According to measurements taken in 2016, the cleanest air in Europe, and perhaps the world, is found in Lapland’s Pallas Yllästunturi National Park. This is Finland’s oldest national park, and a place of vast silences and skies patterned most nights by the Northern Lights. It is also the most popular National Park and nature travel destination in the country, visited 1,200,000 times in 2016.
The responsibility for maintaining such a unique place rests with Parks & Wildlife Finland, which works in collaboration with local authorities, travel operators and businesses to balance the needs of conservation, and local development. An advisory board has been appointed to increase the use of National Parks as travel destinations and to improve this collaboration, bringing together representatives from local authorities, business organisations, the local reindeer herders’ association, the Finnish Sámi Parliament, and local businesses.
Together they are developing year round tourism products to enable people to enjoy the beauty of the park. This means ski trails in winter, and trekking routes when the snow has gone – the National Park now offers 300 km of cross-country skiing tracks, 250 km of hiking trails and cross-country cycling routes, 30 km of winter cycling and hiking routes, and 70 resting places with toilets and fireplaces and the possibility to stay overnight – all for free.

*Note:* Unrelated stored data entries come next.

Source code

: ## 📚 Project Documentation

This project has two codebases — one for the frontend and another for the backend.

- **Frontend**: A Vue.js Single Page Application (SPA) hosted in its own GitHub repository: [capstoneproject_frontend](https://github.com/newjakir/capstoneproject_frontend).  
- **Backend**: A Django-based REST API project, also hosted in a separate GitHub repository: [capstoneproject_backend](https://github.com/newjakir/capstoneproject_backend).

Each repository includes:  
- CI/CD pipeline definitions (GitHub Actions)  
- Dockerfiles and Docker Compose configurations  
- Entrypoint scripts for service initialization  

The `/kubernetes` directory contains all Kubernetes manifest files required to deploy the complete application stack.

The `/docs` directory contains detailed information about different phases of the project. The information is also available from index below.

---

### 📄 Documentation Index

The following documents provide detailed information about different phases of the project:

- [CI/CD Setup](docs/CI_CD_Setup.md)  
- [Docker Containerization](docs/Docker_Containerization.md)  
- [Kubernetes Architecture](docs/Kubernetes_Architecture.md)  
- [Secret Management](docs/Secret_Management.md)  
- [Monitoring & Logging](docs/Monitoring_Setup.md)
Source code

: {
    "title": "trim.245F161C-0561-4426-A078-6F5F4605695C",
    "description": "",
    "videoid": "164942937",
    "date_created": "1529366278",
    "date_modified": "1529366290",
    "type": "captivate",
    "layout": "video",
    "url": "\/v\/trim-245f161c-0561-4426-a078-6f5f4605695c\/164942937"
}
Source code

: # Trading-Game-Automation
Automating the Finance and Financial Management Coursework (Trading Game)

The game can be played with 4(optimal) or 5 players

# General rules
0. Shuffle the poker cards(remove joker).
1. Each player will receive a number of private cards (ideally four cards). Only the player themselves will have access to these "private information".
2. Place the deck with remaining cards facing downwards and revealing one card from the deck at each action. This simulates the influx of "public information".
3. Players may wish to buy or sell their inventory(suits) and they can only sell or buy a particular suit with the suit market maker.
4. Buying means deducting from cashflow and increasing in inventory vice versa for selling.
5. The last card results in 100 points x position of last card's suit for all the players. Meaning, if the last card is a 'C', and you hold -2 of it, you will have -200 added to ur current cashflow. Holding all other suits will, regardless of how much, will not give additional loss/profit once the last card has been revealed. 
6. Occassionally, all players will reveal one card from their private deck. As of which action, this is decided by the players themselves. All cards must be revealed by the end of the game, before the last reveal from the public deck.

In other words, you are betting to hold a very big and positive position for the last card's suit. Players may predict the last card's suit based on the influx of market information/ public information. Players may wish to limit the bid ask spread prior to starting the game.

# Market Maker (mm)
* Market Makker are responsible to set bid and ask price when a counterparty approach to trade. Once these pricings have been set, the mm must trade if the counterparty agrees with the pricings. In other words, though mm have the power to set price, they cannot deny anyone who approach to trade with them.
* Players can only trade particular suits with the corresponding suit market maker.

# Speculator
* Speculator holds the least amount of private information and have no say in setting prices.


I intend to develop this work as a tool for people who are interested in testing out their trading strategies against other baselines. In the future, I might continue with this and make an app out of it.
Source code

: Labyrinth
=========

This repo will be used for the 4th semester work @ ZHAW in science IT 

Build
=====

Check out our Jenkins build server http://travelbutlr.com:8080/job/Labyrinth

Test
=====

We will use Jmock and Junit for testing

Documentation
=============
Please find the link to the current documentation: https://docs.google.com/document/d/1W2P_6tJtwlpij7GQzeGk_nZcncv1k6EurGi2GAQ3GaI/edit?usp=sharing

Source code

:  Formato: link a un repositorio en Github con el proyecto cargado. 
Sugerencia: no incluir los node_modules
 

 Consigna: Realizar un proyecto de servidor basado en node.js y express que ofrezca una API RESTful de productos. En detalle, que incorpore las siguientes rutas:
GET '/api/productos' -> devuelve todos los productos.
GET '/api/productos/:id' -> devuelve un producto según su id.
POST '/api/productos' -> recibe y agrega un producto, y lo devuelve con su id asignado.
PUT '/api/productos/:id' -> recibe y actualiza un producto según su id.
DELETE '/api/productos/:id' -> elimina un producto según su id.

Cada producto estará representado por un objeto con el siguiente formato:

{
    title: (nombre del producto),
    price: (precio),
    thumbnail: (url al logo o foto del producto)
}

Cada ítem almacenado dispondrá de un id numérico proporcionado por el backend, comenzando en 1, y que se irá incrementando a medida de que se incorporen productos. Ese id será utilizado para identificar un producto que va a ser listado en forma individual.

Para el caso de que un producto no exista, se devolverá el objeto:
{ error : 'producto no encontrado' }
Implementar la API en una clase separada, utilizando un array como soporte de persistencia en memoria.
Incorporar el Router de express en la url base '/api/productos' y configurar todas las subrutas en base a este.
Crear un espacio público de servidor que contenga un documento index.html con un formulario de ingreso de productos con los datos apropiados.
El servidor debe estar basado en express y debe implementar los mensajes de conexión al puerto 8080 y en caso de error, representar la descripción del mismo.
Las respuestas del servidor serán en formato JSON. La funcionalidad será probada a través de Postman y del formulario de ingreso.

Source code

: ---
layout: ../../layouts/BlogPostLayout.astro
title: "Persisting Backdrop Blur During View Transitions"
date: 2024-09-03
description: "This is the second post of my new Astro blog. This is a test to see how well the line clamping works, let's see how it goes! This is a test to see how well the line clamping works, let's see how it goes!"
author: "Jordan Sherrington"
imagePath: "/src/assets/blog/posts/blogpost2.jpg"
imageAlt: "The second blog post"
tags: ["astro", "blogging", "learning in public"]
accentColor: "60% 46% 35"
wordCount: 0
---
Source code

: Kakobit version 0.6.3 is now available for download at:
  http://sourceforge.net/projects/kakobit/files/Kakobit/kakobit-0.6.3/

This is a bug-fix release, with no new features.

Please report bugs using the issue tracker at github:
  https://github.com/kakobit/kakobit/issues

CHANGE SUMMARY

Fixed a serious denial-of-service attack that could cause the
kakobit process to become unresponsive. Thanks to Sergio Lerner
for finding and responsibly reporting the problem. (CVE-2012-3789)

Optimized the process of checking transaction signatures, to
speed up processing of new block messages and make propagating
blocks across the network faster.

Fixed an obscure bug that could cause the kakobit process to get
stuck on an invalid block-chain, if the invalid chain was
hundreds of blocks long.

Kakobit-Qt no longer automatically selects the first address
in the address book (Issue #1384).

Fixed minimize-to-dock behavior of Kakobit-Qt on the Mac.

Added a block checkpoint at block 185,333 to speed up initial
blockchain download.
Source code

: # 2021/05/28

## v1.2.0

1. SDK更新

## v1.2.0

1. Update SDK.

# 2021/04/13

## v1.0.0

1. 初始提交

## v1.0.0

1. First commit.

The area is also home to some 150 enterprises whose business is connected to the National Park. For example, while many people like to walk alone or in small groups, not everyone likes to carry all their equipment and supplies from base to base. By facilitating coordination between villages and private entrepreneurs, it is becoming increasingly easy for walkers to pack up their luggage in the morning, head off walking, and then find their bags waiting for them at their next destination by the end of the day. This promotes longer visits to the park, distributes people and their spending, and connects local villages to one another. It means trekkers and walkers are left unencumbered to walk and breathe freely of Europe’s freshest air.